**What to produce**. Could you tally the lines of the entries that carry the string "down"? Reply with the number and nothing more.

**Information**.
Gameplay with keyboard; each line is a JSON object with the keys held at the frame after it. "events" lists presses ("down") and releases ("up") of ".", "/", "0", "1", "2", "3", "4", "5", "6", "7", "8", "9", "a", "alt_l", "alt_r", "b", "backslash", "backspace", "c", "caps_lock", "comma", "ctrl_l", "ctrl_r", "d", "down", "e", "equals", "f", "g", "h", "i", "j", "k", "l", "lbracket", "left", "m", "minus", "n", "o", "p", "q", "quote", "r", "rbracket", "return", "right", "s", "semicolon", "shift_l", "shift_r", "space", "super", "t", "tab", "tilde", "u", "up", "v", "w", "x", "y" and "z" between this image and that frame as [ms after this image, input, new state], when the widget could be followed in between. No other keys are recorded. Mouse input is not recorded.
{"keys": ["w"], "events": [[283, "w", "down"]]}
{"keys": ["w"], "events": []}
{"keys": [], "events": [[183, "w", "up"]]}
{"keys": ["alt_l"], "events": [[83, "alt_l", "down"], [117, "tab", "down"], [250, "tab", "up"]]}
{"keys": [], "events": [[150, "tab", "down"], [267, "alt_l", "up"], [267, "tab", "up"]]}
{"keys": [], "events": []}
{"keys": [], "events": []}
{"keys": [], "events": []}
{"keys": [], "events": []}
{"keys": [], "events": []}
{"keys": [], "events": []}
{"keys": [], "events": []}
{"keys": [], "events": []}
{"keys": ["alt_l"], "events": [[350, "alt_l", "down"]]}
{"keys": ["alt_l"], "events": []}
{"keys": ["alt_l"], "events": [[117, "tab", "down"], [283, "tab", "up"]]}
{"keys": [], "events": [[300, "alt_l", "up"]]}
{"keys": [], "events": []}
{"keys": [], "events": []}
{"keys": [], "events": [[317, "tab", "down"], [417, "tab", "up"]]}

**Answer for this exercise**. 7